§ TASK STATEMENT: Set down, word for word, only the lines from the start of the records through the line bearing "right knee: (472, 243)"; include no pictures.

§ TASK INPUT:
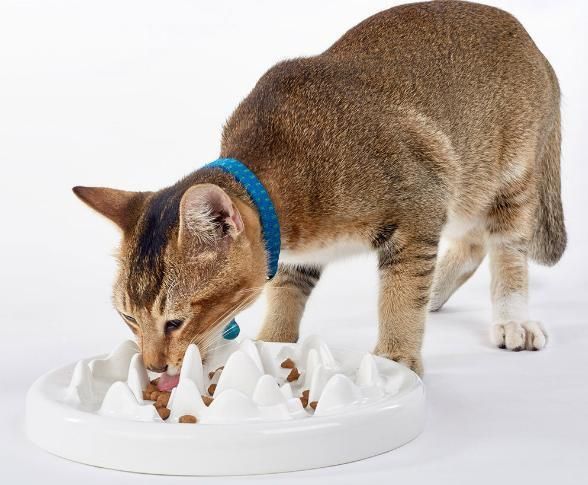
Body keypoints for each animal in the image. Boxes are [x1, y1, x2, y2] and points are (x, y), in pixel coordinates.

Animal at [73, 1, 564, 376]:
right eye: (127, 317)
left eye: (175, 322)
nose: (154, 367)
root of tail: (531, 41)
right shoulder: (296, 252)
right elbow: (287, 292)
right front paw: (272, 344)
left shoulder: (421, 204)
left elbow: (401, 295)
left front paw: (397, 358)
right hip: (466, 183)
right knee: (472, 243)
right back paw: (438, 293)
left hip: (505, 176)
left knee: (505, 246)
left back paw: (512, 319)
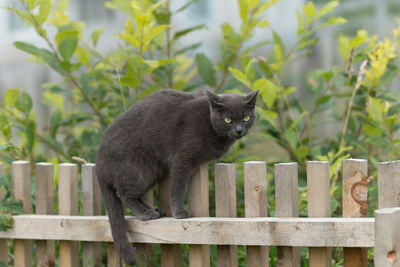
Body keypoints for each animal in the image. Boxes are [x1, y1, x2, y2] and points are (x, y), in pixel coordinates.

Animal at [97, 89, 260, 264]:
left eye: (246, 118)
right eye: (228, 120)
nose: (239, 130)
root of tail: (100, 160)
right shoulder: (182, 160)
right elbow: (178, 188)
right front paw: (179, 213)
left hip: (153, 171)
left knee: (135, 194)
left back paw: (154, 210)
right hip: (139, 170)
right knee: (124, 194)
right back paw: (145, 214)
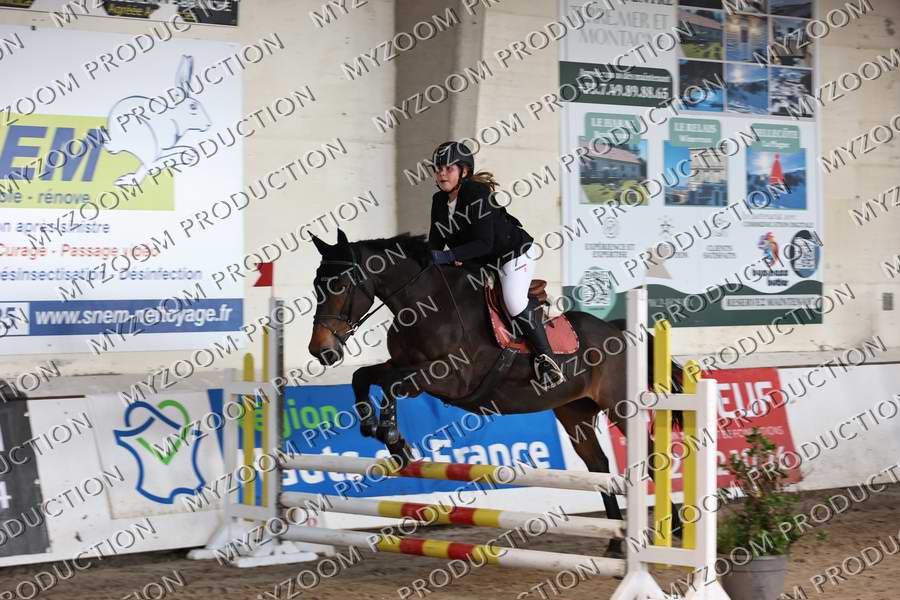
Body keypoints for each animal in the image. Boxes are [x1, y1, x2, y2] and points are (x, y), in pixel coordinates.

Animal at [306, 230, 683, 556]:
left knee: (651, 457)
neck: (423, 304)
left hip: (620, 406)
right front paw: (377, 431)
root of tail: (618, 331)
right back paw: (616, 542)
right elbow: (363, 376)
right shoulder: (405, 367)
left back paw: (675, 530)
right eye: (316, 284)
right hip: (574, 411)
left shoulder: (449, 377)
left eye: (340, 284)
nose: (321, 351)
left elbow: (391, 385)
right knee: (599, 465)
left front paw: (393, 437)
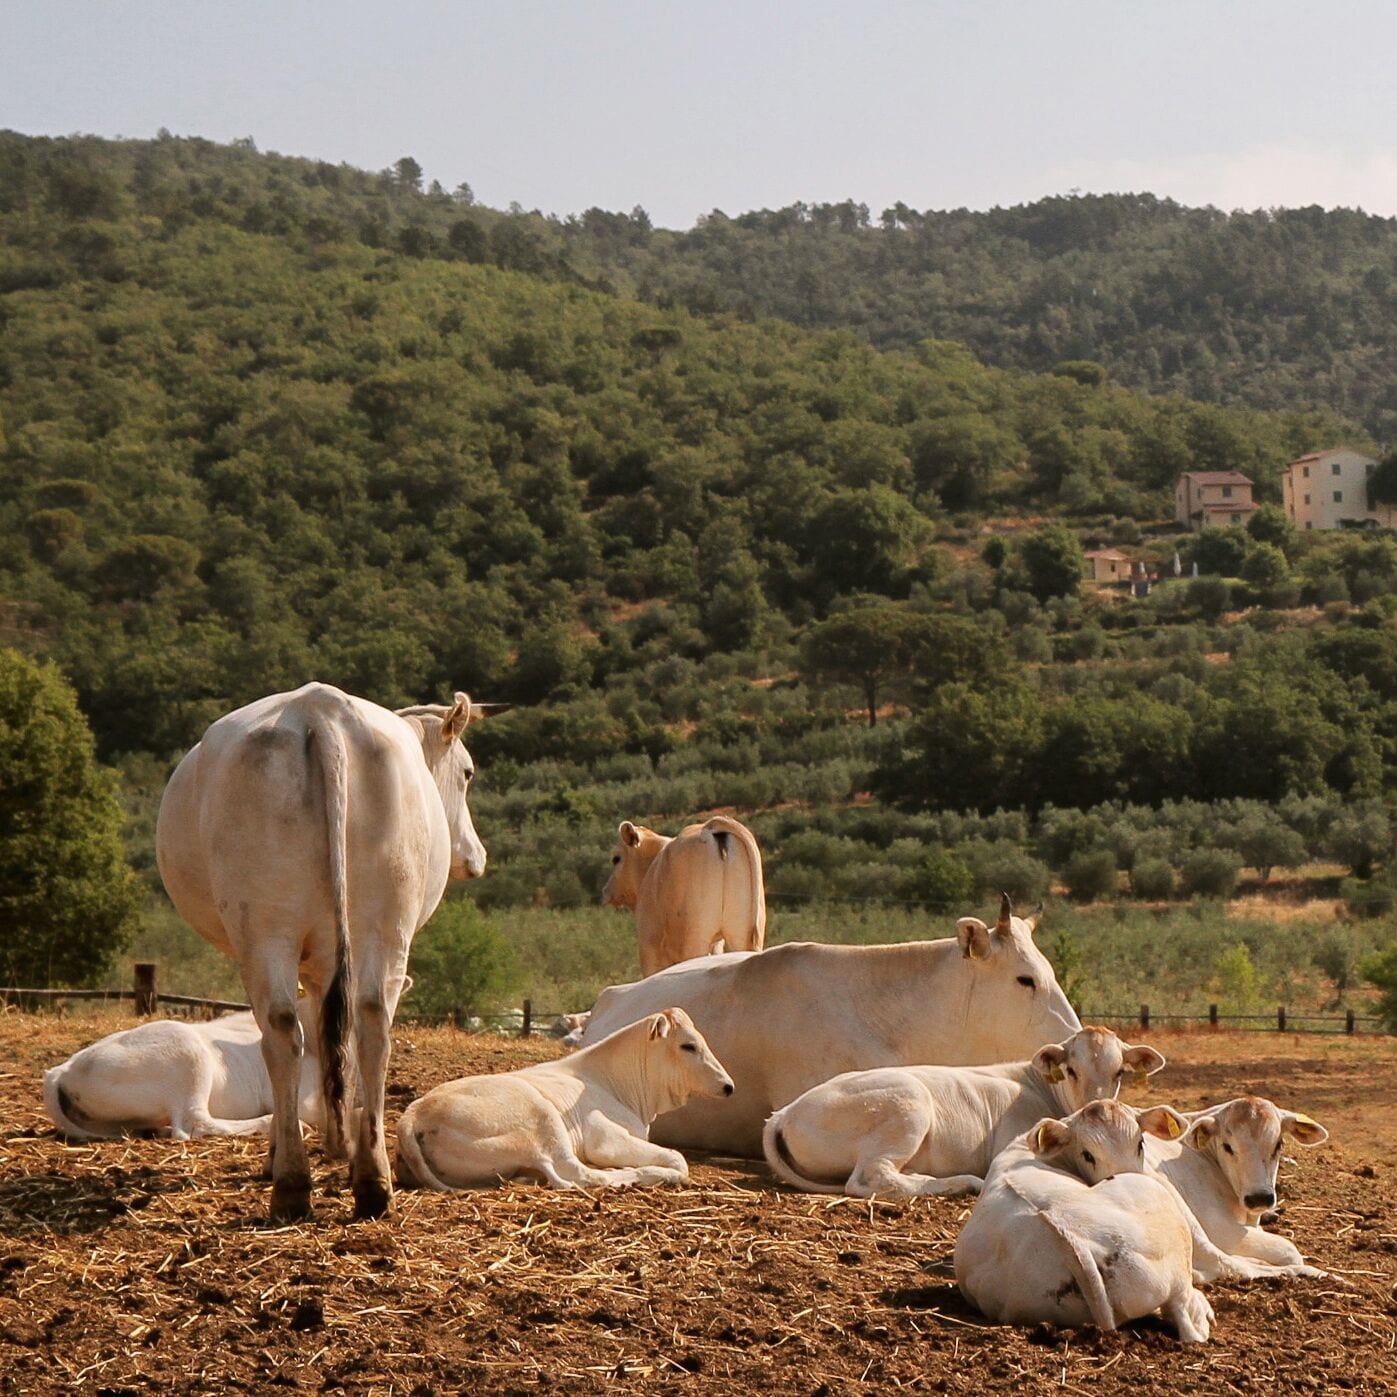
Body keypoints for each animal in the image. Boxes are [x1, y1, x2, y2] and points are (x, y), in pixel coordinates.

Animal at [156, 682, 506, 1221]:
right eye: (467, 772)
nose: (476, 857)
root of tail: (319, 710)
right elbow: (332, 1040)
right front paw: (339, 1141)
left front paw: (322, 1143)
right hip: (384, 925)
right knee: (370, 1024)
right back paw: (371, 1179)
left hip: (266, 931)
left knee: (281, 1031)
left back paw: (292, 1181)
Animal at [396, 1007, 733, 1191]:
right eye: (688, 1045)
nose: (729, 1086)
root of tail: (414, 1112)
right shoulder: (604, 1139)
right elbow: (678, 1159)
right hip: (544, 1120)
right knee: (577, 1174)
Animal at [603, 816, 766, 976]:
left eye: (616, 859)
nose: (606, 891)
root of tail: (709, 826)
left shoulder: (648, 947)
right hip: (743, 936)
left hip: (693, 940)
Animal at [763, 1025, 1166, 1197]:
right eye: (1070, 1070)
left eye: (1119, 1072)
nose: (1093, 1106)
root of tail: (785, 1112)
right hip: (908, 1104)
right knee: (871, 1177)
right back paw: (959, 1183)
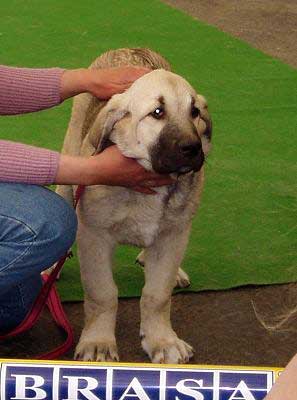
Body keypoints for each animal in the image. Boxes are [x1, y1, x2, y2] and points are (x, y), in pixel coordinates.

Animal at [57, 48, 210, 364]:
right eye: (157, 113)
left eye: (195, 112)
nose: (192, 148)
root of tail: (128, 49)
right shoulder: (94, 236)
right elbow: (103, 294)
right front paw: (99, 343)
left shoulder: (173, 234)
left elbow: (157, 294)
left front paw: (162, 340)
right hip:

§ RESPONSE TO THE TASK:
Body keypoints for each animal in the image. Boxes are [x1, y1, x2, y2] and points are (x, y), in pixel coordinates.

Animal at [73, 1, 564, 376]:
right eye: (127, 317)
left eye: (175, 322)
nose: (154, 367)
root of tail: (531, 41)
right shoulder: (296, 252)
right elbow: (287, 292)
right front paw: (272, 344)
left shoulder: (421, 204)
left elbow: (401, 295)
left front paw: (397, 358)
right hip: (466, 183)
right knee: (472, 243)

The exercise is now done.